Cork turned and started up the bank. The priest held back.
Mal Thorne asked, “Sheriff, when are you going to tell her parents?”
“I don’t know yet.”
“I’d like to be there when you do.”
Soderberg shook his head. “I don’t think-”
“Arne,” Cork said, “have you ever had to tell a mother or father that their child is dead?”
In reply, the sheriff simply glared. It may have been meant to demonstrate Soderberg’s perturbation, but more probably it was meant to disguise the fact that he’d never had to shoulder that particular burden.
Cork said, “When you do, I think you’ll be glad to have someone like Mal there with you.”
“When I want your advice, I’ll ask for it.” To his credit, Soderberg spoke civilly to the priest. “I’ll think about it, and I’ll let you know.”
“I’ll be at the rectory.”
Soderberg turned an angry eye on Pender. “When you get to the parking lot, relieve Borkmann and send him down here. I want a word with him.”
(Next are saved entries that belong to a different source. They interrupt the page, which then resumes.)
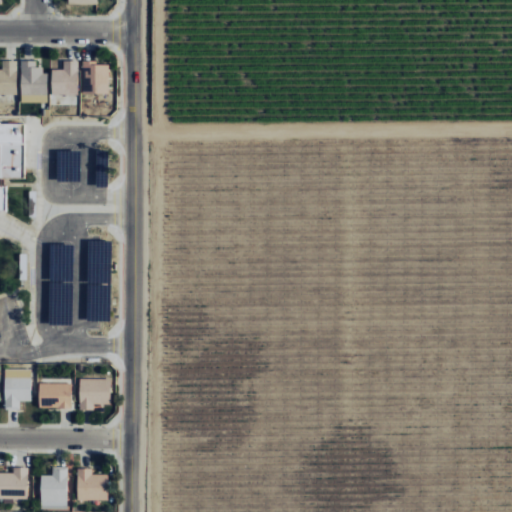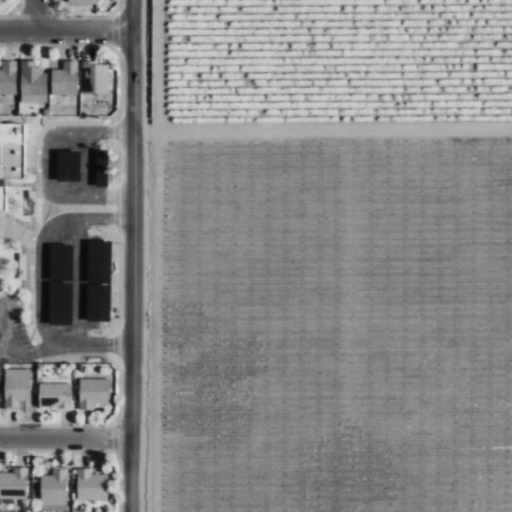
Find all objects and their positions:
building: (2, 1)
building: (82, 2)
road: (33, 14)
road: (65, 28)
building: (8, 77)
building: (95, 77)
building: (65, 79)
building: (32, 82)
road: (320, 128)
road: (107, 131)
building: (12, 150)
road: (84, 164)
road: (46, 186)
building: (2, 198)
road: (127, 255)
road: (77, 281)
road: (40, 282)
building: (16, 389)
building: (94, 392)
building: (55, 395)
road: (63, 437)
building: (14, 483)
building: (91, 485)
building: (54, 489)
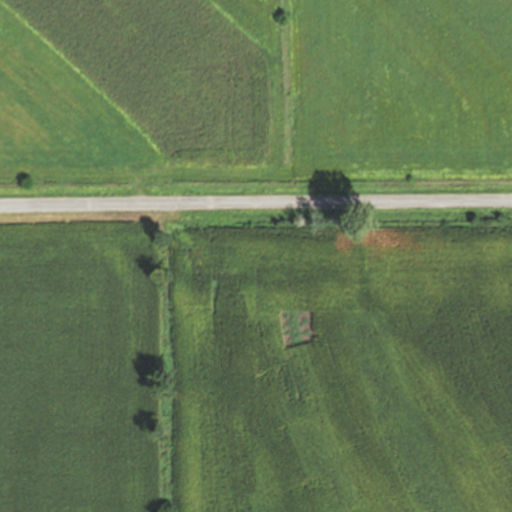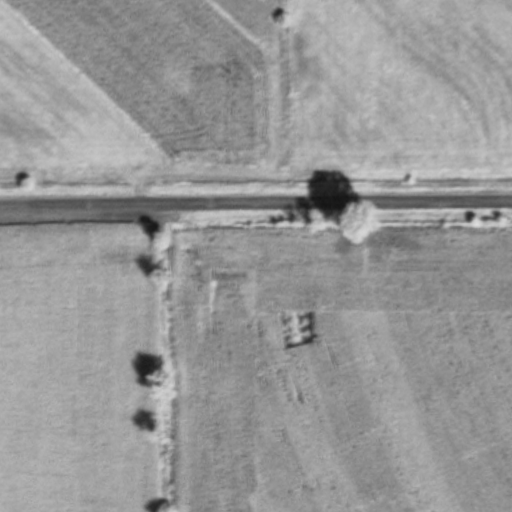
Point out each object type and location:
road: (255, 204)
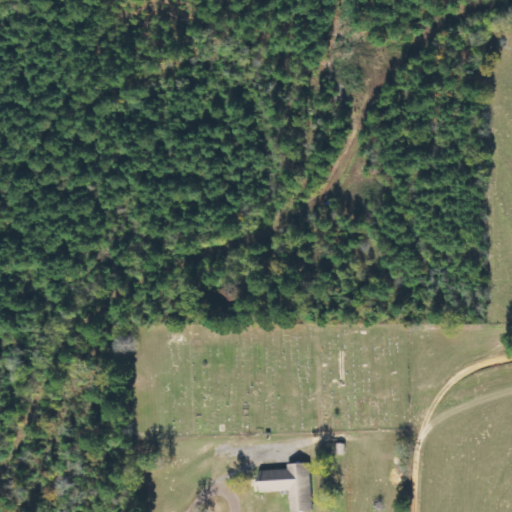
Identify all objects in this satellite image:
park: (297, 379)
road: (244, 475)
building: (292, 485)
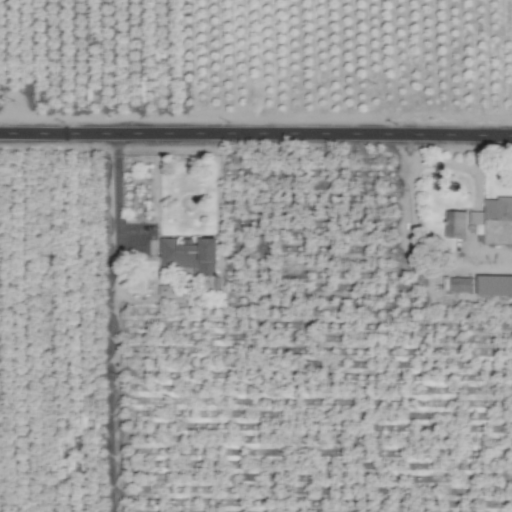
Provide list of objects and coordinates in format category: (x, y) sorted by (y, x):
road: (255, 135)
road: (117, 197)
building: (493, 212)
building: (456, 226)
building: (190, 256)
building: (462, 286)
building: (494, 287)
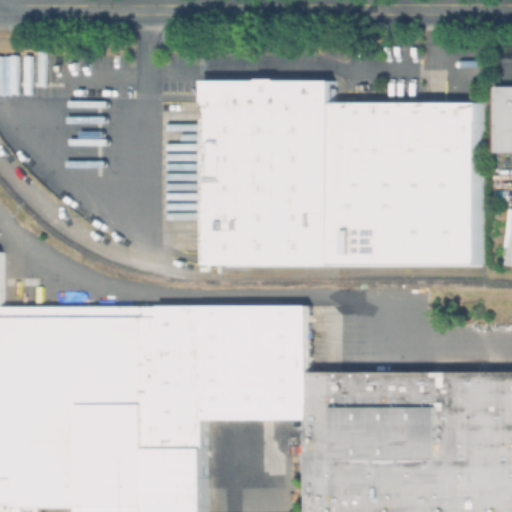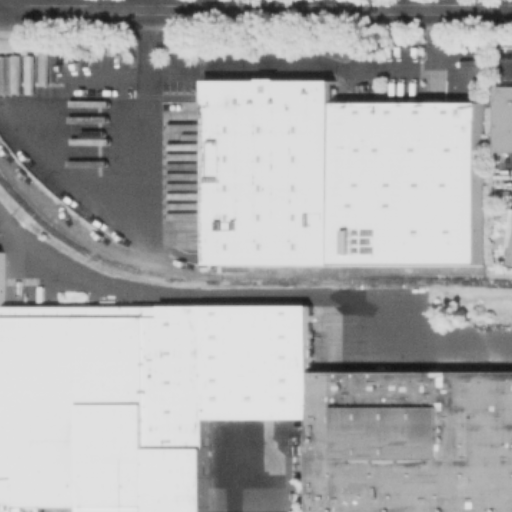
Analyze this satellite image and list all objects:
road: (35, 5)
road: (256, 9)
road: (438, 38)
road: (143, 41)
road: (509, 66)
road: (140, 75)
building: (399, 95)
building: (503, 118)
building: (340, 177)
building: (342, 178)
building: (511, 263)
railway: (239, 282)
road: (251, 297)
railway: (197, 300)
building: (85, 310)
building: (236, 419)
building: (235, 420)
building: (241, 427)
building: (53, 509)
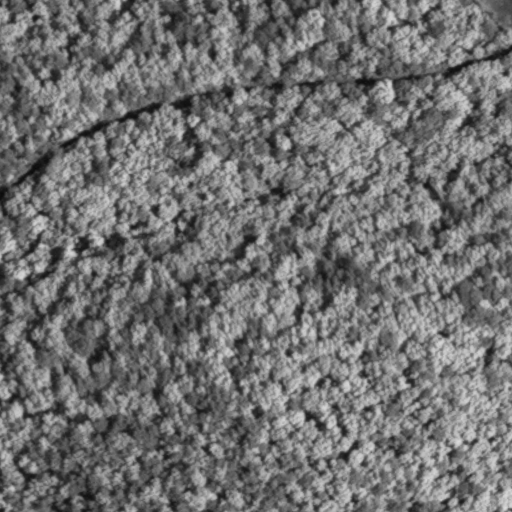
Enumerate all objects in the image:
road: (241, 85)
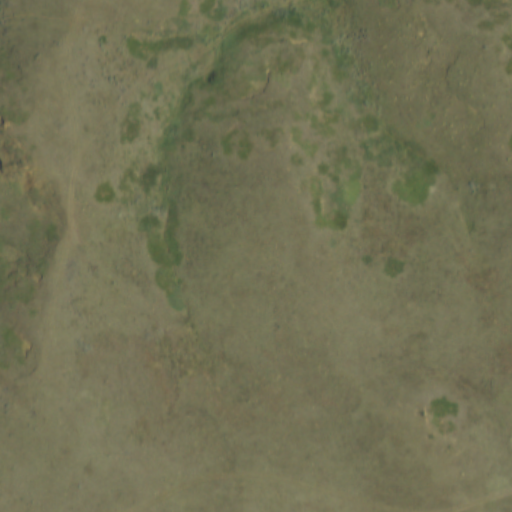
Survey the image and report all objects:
road: (331, 493)
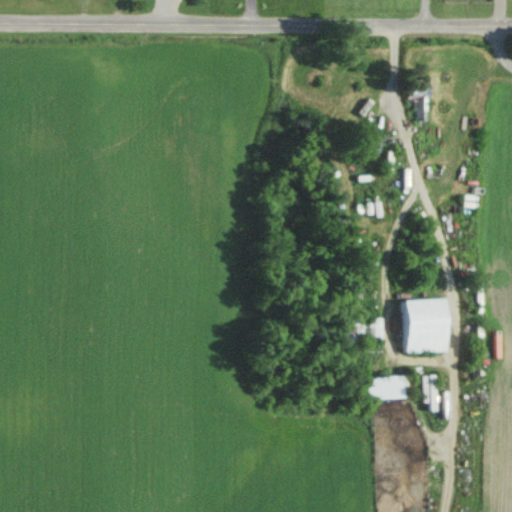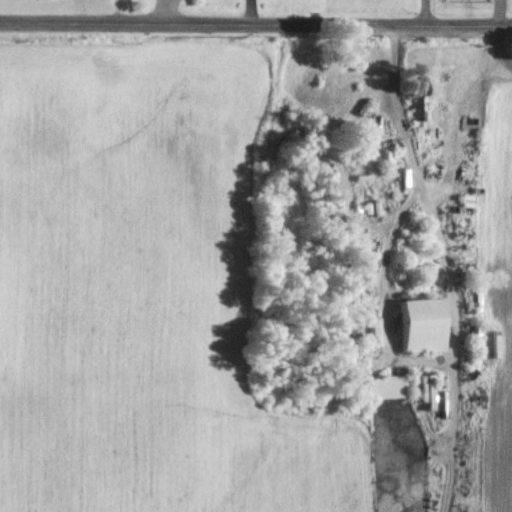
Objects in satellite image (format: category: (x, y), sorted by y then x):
road: (237, 12)
road: (400, 13)
road: (255, 24)
road: (491, 52)
building: (434, 80)
building: (400, 95)
building: (350, 142)
building: (373, 162)
building: (403, 325)
building: (346, 329)
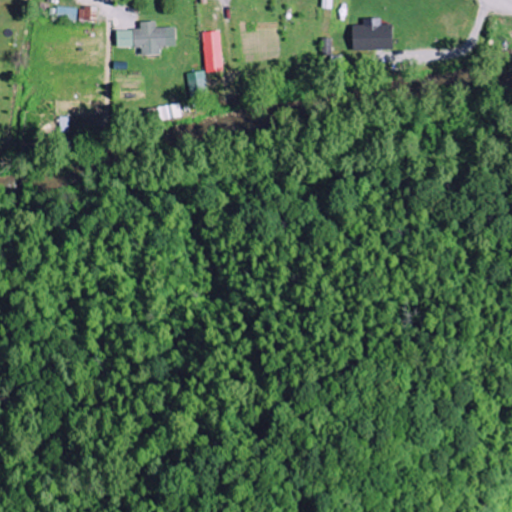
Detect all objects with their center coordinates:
road: (1, 13)
building: (67, 14)
building: (88, 14)
road: (0, 27)
building: (374, 36)
building: (149, 38)
building: (214, 52)
building: (198, 86)
building: (166, 113)
building: (64, 125)
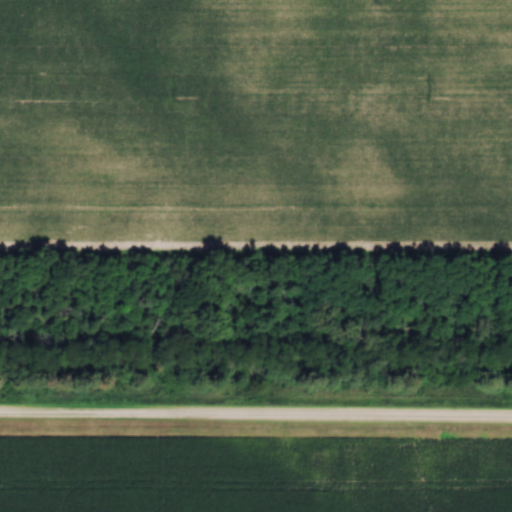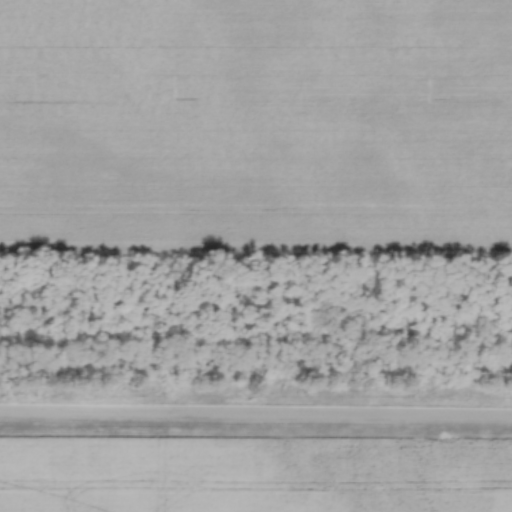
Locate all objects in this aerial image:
road: (256, 421)
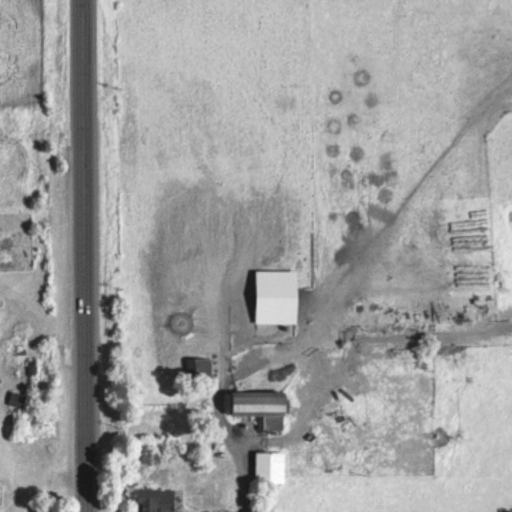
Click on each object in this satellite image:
road: (81, 256)
building: (276, 297)
building: (199, 368)
building: (17, 400)
building: (262, 407)
building: (270, 465)
building: (155, 499)
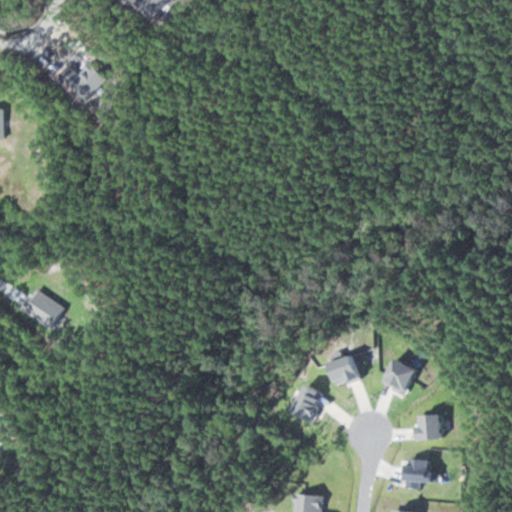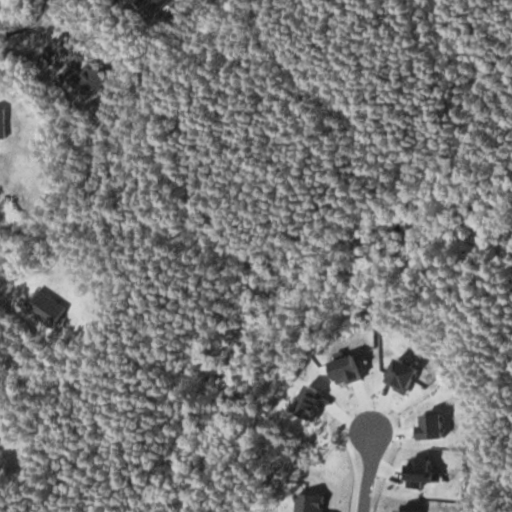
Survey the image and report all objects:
building: (4, 433)
road: (361, 471)
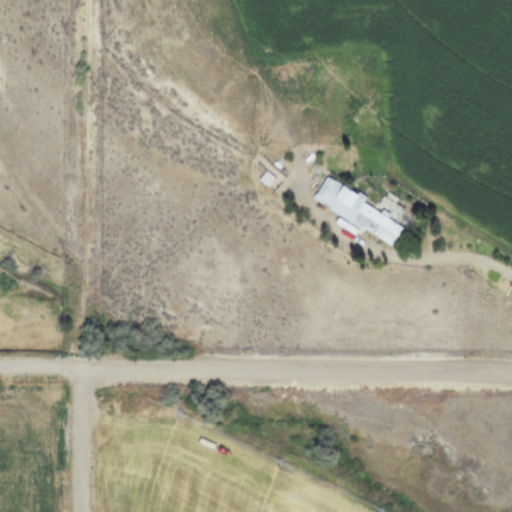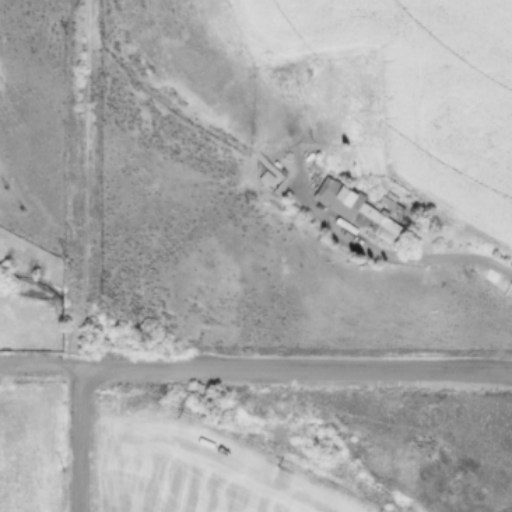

They walked up the trail, slowly because of the slippery terrain and because there was something heavy on them now. Cork thought about Soderberg, about the anguish on his face as he’d stared down at the body of Charlotte Kane. It occurred to him that the sheriff had probably never dealt with death in this way before. He wondered how Soderberg liked the responsibility of the job now.
The priest let out a deep sigh that had nothing to do with the effort of the climb. “Is Rose home?”
“I think so,” Cork said. “Why?”
The priest kept his eyes on the mud. “Glory’s going to need her.”